Job –
Copy the lines below exactly. Start at the first and finish with the line containing "Power to Move.".

▬▬▬▬▬▬

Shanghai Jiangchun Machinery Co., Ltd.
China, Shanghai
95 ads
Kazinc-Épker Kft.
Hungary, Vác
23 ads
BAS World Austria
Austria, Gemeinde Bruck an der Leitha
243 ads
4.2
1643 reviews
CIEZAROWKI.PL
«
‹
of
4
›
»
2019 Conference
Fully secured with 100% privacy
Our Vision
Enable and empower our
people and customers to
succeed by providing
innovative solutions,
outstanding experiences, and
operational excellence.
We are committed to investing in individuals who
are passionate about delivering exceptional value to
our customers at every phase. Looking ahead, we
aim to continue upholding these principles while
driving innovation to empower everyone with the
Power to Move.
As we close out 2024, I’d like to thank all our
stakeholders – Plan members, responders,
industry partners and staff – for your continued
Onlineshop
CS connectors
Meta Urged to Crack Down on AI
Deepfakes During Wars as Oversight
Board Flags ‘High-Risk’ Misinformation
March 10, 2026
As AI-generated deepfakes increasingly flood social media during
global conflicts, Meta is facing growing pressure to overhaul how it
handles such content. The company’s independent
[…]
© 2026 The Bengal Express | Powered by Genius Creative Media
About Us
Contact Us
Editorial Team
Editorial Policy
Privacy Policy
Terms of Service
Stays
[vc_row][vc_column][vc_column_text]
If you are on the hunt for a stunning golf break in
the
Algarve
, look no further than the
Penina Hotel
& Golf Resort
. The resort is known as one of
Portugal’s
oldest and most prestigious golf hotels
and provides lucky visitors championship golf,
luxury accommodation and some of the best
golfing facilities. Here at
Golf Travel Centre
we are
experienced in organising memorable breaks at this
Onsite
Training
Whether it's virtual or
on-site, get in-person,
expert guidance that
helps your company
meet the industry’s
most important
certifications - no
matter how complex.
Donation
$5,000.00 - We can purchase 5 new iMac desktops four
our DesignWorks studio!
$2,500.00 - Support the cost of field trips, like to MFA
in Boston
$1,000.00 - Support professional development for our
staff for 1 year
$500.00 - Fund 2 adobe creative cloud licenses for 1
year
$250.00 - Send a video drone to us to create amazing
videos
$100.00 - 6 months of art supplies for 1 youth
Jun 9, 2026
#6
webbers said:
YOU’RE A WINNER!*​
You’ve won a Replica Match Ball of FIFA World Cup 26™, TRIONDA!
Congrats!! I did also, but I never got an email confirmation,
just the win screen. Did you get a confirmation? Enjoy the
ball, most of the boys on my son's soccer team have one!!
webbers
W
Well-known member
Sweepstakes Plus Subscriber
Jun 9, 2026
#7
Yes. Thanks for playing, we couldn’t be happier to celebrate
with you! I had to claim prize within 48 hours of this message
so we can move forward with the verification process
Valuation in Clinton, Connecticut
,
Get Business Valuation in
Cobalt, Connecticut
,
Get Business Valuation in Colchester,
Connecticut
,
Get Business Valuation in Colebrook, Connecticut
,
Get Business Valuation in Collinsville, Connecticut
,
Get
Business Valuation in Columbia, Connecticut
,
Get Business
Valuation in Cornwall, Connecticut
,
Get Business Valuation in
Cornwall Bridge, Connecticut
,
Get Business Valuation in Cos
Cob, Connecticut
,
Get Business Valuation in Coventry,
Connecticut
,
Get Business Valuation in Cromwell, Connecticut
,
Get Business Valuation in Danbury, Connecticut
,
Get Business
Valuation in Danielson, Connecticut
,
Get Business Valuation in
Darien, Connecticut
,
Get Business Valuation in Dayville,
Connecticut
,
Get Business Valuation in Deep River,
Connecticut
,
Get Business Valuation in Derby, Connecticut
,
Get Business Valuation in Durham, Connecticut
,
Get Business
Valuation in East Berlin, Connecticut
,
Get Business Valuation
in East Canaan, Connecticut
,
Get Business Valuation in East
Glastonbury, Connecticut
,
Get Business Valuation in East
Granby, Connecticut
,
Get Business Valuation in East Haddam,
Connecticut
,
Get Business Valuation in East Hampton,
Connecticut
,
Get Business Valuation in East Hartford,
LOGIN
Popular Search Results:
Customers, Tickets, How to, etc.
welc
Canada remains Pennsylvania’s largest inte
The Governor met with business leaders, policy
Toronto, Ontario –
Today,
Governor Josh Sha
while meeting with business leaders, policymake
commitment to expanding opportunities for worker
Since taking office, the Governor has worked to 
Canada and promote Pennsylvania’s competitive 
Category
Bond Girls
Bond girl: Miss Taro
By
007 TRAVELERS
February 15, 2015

▬▬▬▬▬▬

Problem solution –
Shanghai Jiangchun Machinery Co., Ltd.
China, Shanghai
95 ads
Kazinc-Épker Kft.
Hungary, Vác
23 ads
BAS World Austria
Austria, Gemeinde Bruck an der Leitha
243 ads
4.2
1643 reviews
CIEZAROWKI.PL
«
‹
of
4
›
»
2019 Conference
Fully secured with 100% privacy
Our Vision
Enable and empower our
people and customers to
succeed by providing
innovative solutions,
outstanding experiences, and
operational excellence.
We are committed to investing in individuals who
are passionate about delivering exceptional value to
our customers at every phase. Looking ahead, we
aim to continue upholding these principles while
driving innovation to empower everyone with the
Power to Move.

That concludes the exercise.